=== Excerpted text ===
[Asis-l] Online Social Networks As Crystals?
Seth Grimes
grimes at altaplana.com
Sun Feb 3 13:34:31 EST 2008
On Wed, 30 Jan 2008, Gerry Mckiernan wrote:
> It has occurred to me that Online Social Networking [
> http://en.wikipedia.org/wiki/Social_network_service ] may be envisioned
> as Crystals [ http://en.wikipedia.org/wiki/Crystals ]
>
> Your Thoughts || Reactions / Related Research || Projects ?
>
> Are We In An Era of Social Crystallization?
No, doesn't work. Crystals are regular, stable lattices in
three-dimensional space of interconnected atoms or molecules of
homogeneous type. While crystals may contact faults and impurities, what
makes them crystals is that they are *regular*, *stable*, and *in 3D
space*.

=== Assigned task ===
Does the post on social networks as crystals support each statement: (a) it describes crystals as regular, stable lattices in three-dimensional space; (b) it accepts the idea that online social networks can be seen as crystals; (c) the message it replies to was written on Wed, 30 Jan 2008? Answer yes or no for each and quote the words that settle it. The items that follow are not needed for anything here.

=== Material supplied ===
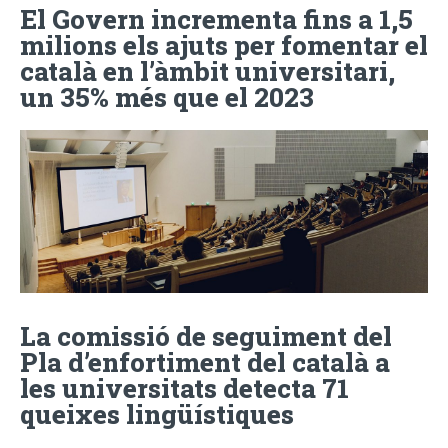
El Govern incrementa fins a 1,5
milions els ajuts per fomentar el
català en l’àmbit universitari,
un 35% més que el 2023
La comissió de seguiment del
Pla d’enfortiment del català a
les universitats detecta 71
queixes lingüístiques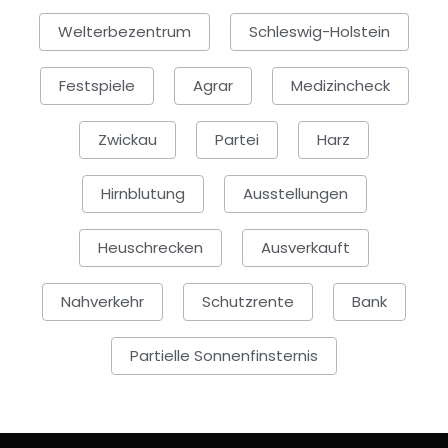
Welterbezentrum
Schleswig-Holstein
Festspiele
Agrar
Medizincheck
Zwickau
Partei
Harz
Hirnblutung
Ausstellungen
Heuschrecken
Ausverkauft
Nahverkehr
Schutzrente
Bank
Partielle Sonnenfinsternis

=== Your solution ===
(a) Yes: "Crystals are regular, stable lattices in three-dimensional space of interconnected atoms or molecules of homogeneous type."
(b) No: "No, doesn't work."
(c) Yes: "On Wed, 30 Jan 2008, Gerry Mckiernan wrote:"